Aim of the exercise:
Which lines of the material below contain the string "Data"? Pick out each one and copy it.

--

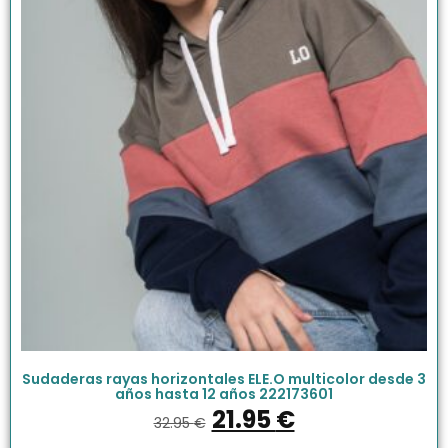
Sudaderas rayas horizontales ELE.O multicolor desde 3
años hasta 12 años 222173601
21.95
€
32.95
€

--

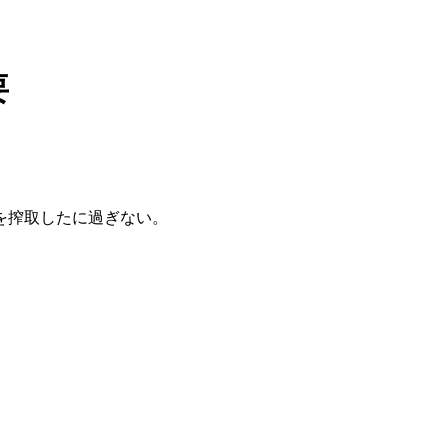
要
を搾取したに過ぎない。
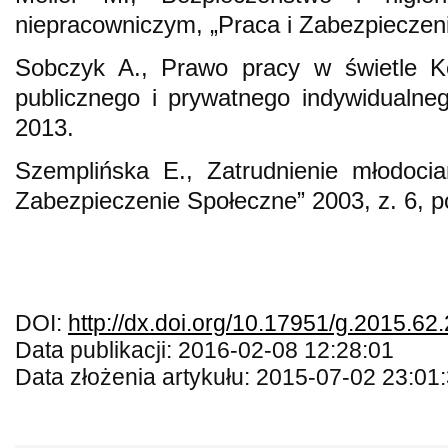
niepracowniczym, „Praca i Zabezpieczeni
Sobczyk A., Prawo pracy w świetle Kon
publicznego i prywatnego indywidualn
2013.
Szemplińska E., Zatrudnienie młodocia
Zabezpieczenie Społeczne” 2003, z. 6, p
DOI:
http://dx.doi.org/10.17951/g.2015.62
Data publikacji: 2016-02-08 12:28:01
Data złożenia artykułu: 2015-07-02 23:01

--

Exercise output:
Data publikacji: 2016-02-08 12:28:01
Data złożenia artykułu: 2015-07-02 23:01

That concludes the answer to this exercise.